1
UMUAHIA – A group of women under the aegis of Item Women Empowerment Initiative (IWEI) is empowering and developing the skills of youths and women in Abia State, even as it promised to get more vulnerable and adolescent youths off the streets of Item in Bende Local Government Area and Abia State in general.
To this end, the women in Umuahia at the weekend organized a training programme on cream, soap, and cosmetics making, as well as food processing for youths and women in select communities across Abia State. The training featured lectures on how to develop business skills in a developing economy like Nigeria.
The participants were drilled on techniques of making bar-soaps, household creams, cosmetics, food processing and preservations etc as resource persons, experts and stakeholders in the industry took their turns to lecture the over 500 participants on critical areas of producing the products in addition to teaching them (the women and the youth) how to become self sufficient and also employers of labour.
Speaking with Daily Independent in Umuahia during the training, the founder of the group and initiator of the training programme, Barr (Mrs) Nnanna Adaeze Herbert Orji, stated that the activities of the NGO started 10 years ago at Item, Bende LGA of Abia State, South East, Nigeria, stressing that it was established to give succor to women and youths “because I saw a lot of school dropouts; many of the girls were getting pregnant, not continuing with what they’re doing and I knew that a disaster was ahead”.
Mrs Nnanna Herbert Orji, a retired Executive Chairman/Chief Justice of the Investment and Securities Tribunal of Nigeria, and wife of late Dr Herbert Orji, the late financial guru, said she was motivated by the plight of the indigent and vulnerable people in her Item homeland and decided to offer her assistance to them in order to stop a drift towards social doom for the entire community in future.
“I immediately recruited some reverend fathers and I made one of them a member of the Board of Trustees. So, we started paying school fees for the indigent children, so instead of dropping out of school or out of trade or getting pregnant, they went back to school, both boys and the girls.
“From there, we started the one for women; we do empowerment for women. We trained a lot of women and girls on head dressing career and other skills and empowered them at that time, and then we got into other things. But since I have more time now (after retirement), I decided to try and see if I can get more sponsors and funding so that we can empower more people in a way that will make them come out of poverty or at least have something meaningful they can be doing”.

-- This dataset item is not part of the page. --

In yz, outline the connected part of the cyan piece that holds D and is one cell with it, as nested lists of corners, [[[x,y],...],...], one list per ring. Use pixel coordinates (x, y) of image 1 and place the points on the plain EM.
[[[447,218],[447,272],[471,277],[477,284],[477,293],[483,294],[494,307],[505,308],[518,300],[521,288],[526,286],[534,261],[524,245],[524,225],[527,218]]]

On why she went into philanthropy, Mrs Herbert Orji declared, “I’m a philanthropist by birth. My husband used to say I’m a bleeding heart because anything I have is for everybody around me, not just for me. My mother also has been a philanthropist. She trained a lot of people; brought up a lot of people and gave them education from primary school to higher school in the 1940s. So, I feel happy that even when I’m in Item, I see people about three or four men who come up to tell me how my mother made them go to school.
She disclosed that the IWEI has so far trained and empowered over 1,500 women and youths including men in Abia State, disclosing that the NGO will soon venture into other areas like providing the trainees the opportunity of standing on their own after every training with loans
“I decided to try and see if I can get more sponsors and funding to make more people come out of poverty and at least have something meaningful they can be doing. So that families would be able to take care of their children and themselves. The essence of the present programme which is targeting over 500 people is to lift people out of poverty, to train them on soap, cream and cosmetics making as well as food processing and sale as well as employers of labour.

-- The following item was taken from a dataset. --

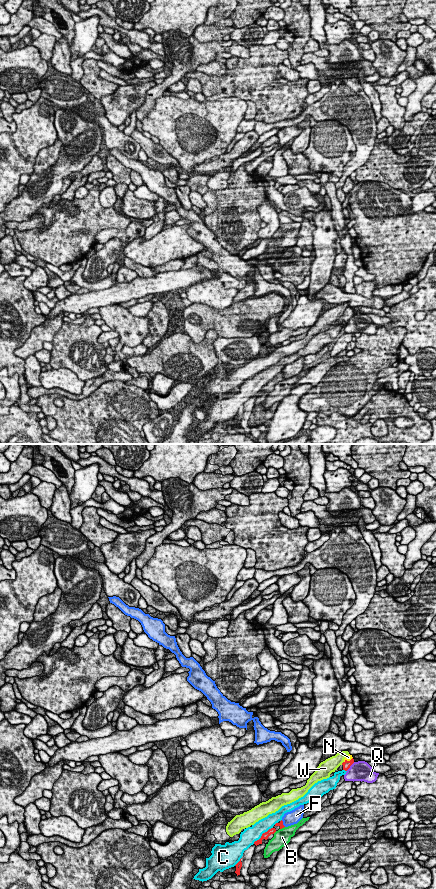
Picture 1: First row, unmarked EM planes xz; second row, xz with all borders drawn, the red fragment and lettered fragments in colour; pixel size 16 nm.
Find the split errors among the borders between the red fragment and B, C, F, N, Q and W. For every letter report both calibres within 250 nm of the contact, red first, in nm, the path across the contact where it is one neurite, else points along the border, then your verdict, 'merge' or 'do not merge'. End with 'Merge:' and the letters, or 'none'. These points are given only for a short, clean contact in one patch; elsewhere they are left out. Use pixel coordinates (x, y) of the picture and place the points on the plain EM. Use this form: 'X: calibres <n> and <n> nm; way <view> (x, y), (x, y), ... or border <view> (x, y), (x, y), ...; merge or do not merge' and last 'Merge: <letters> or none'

“And we’re targeting the young girls and youth in that age who are passionate. You can see our girls are designed in fashion, hairdressing, make-up. They’re doing very fantastical work in that area.
“They’re skilled, they’re quite selling them. Instead of buying a plantain flour or corn meal in the supermarket, you can make yours. People are learning how to process them. You have the natural ingredients and in this workshop, you’re taught how to process them with the raw materials. That would bring more income to the family, instead of going to buy some; they can make nice tablets, nice creams, body butter, all the types, and then market.
The IWEI leader used the opportunity to thank the African Export-Import Bank (Afreximbank) for its wonderful support to the organization and described the bank as a reliable partner in assisting the vulnerable to come out of wants, disease and poverty. She therefore called on philanthropists across Nigeria to take it as a point of duty to extend a hand of fellowship to the poor and vulnerable in the society.
According to her, a medical outreach was being carried out at Amaokwe Item by the NGO to counsel, treat and offer free eye glasses to eye patients, saying that the outreach was being organized by Reverend Father Agabus Ike, a Board of Trustees member of the Item Women Empowerment Initiative. “Some of our family members are also supporting us. My appeal to the wealthy in our society: this: ‘come to Mesopotamia and help us’”, she declared.